On some of these issues, Ovide’s response is that “social issues” aren’t important, that this election should be about the economy. That is what Ovide’s wing of the Republican Party told us in 2010. The next thing we knew we were arguing over birth control and whether Barack Obama was born in Kenya, Egypt or Hawaii.

Ovide’s economic positions aren’t terrific, either. In a debate he said he wants a new economic plan to be done before proceeding further with our 10 year highway plan — a plan already based on studying and prioritizing the state’s infrastructure needs. When it was pointed out that a new study would delay the 93 widening project, he backtracked, but it showed that he did not have enough familiarity with the process. On commuter rail, he wants to study extending it to Nashua, ignoring the major positive impact it would have on the rest of the state if extended. The only expanded legalized gambling proposal he would consider is Rockingham Park, rather than an open, competitive bid process that would provide a better return for the state.

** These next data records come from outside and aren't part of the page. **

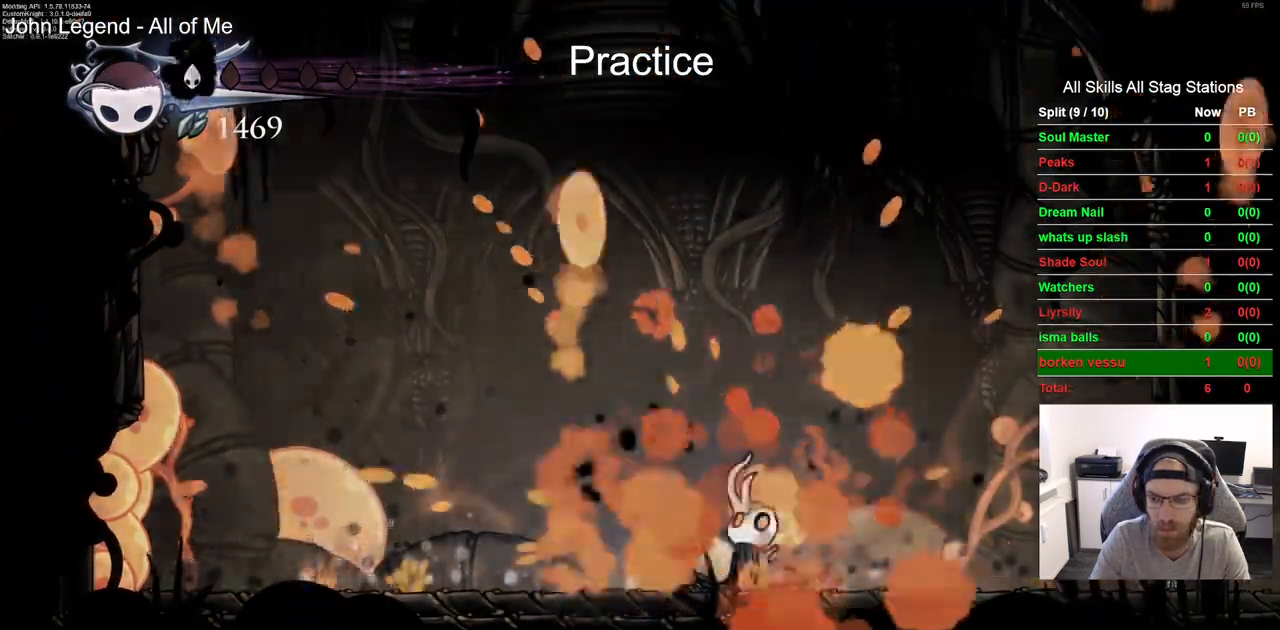
{"dt_ms": 500, "buttons": [], "left_stick": "center", "right_stick": "center", "events": [[200, "DPAD_RIGHT", "up"]]}
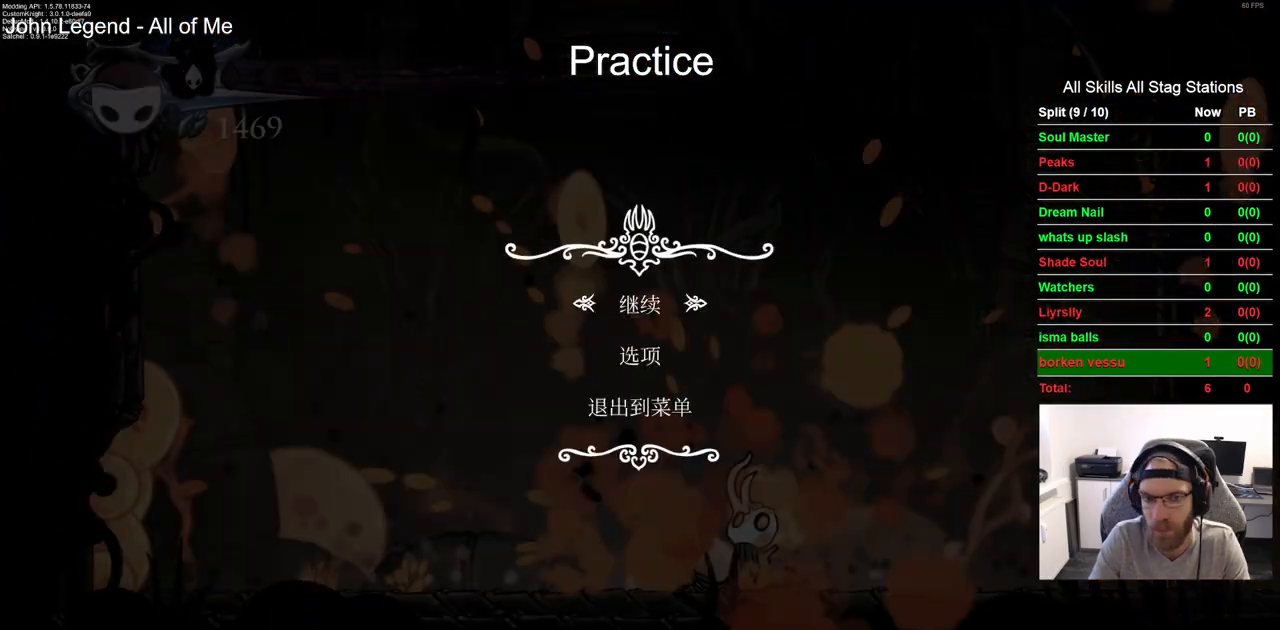
{"dt_ms": 500, "buttons": [], "left_stick": "center", "right_stick": "center"}
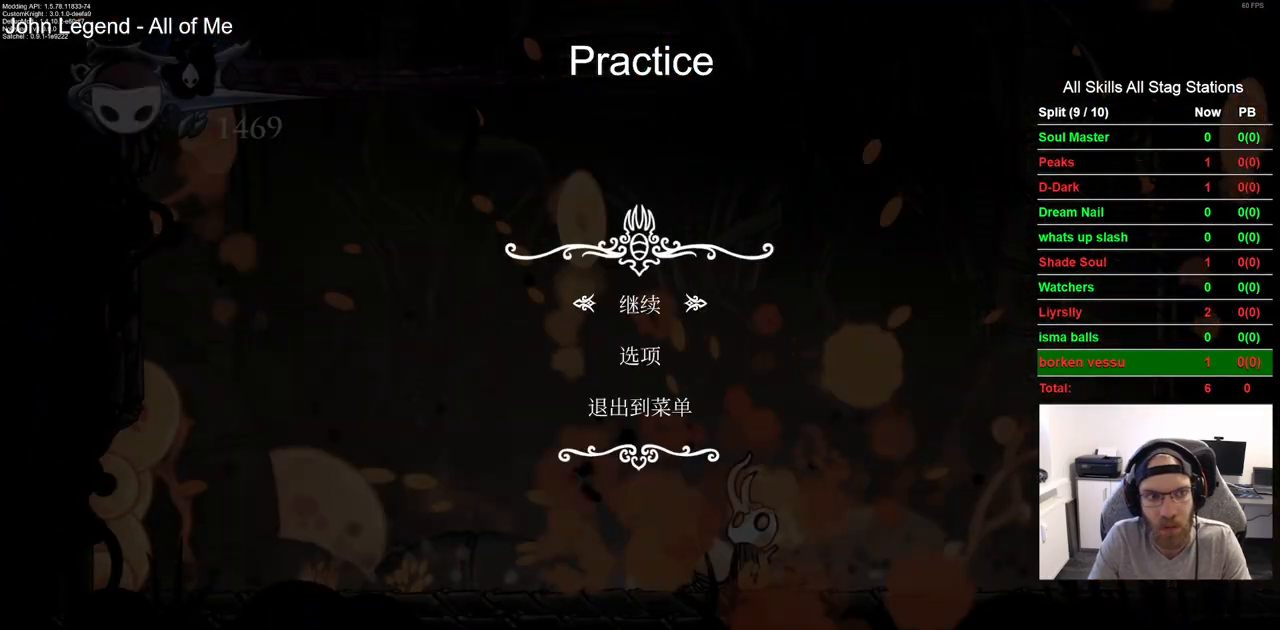
{"dt_ms": 500, "buttons": [], "left_stick": "center", "right_stick": "center"}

This is the same Ovide Lamontagne who was too extreme for New Hampshire in 1996, when he lost the governor’s race to Jeanne Shaheen. This is the same Ovide Lamontagne who recently called himself the Tea Party favorite. He is not New Hampshire.

Kathy Sullivan is a Manchester attorney and member of the Democratic National Committee. She was chairman of the New Hampshire Democratic Party from 1999-2007.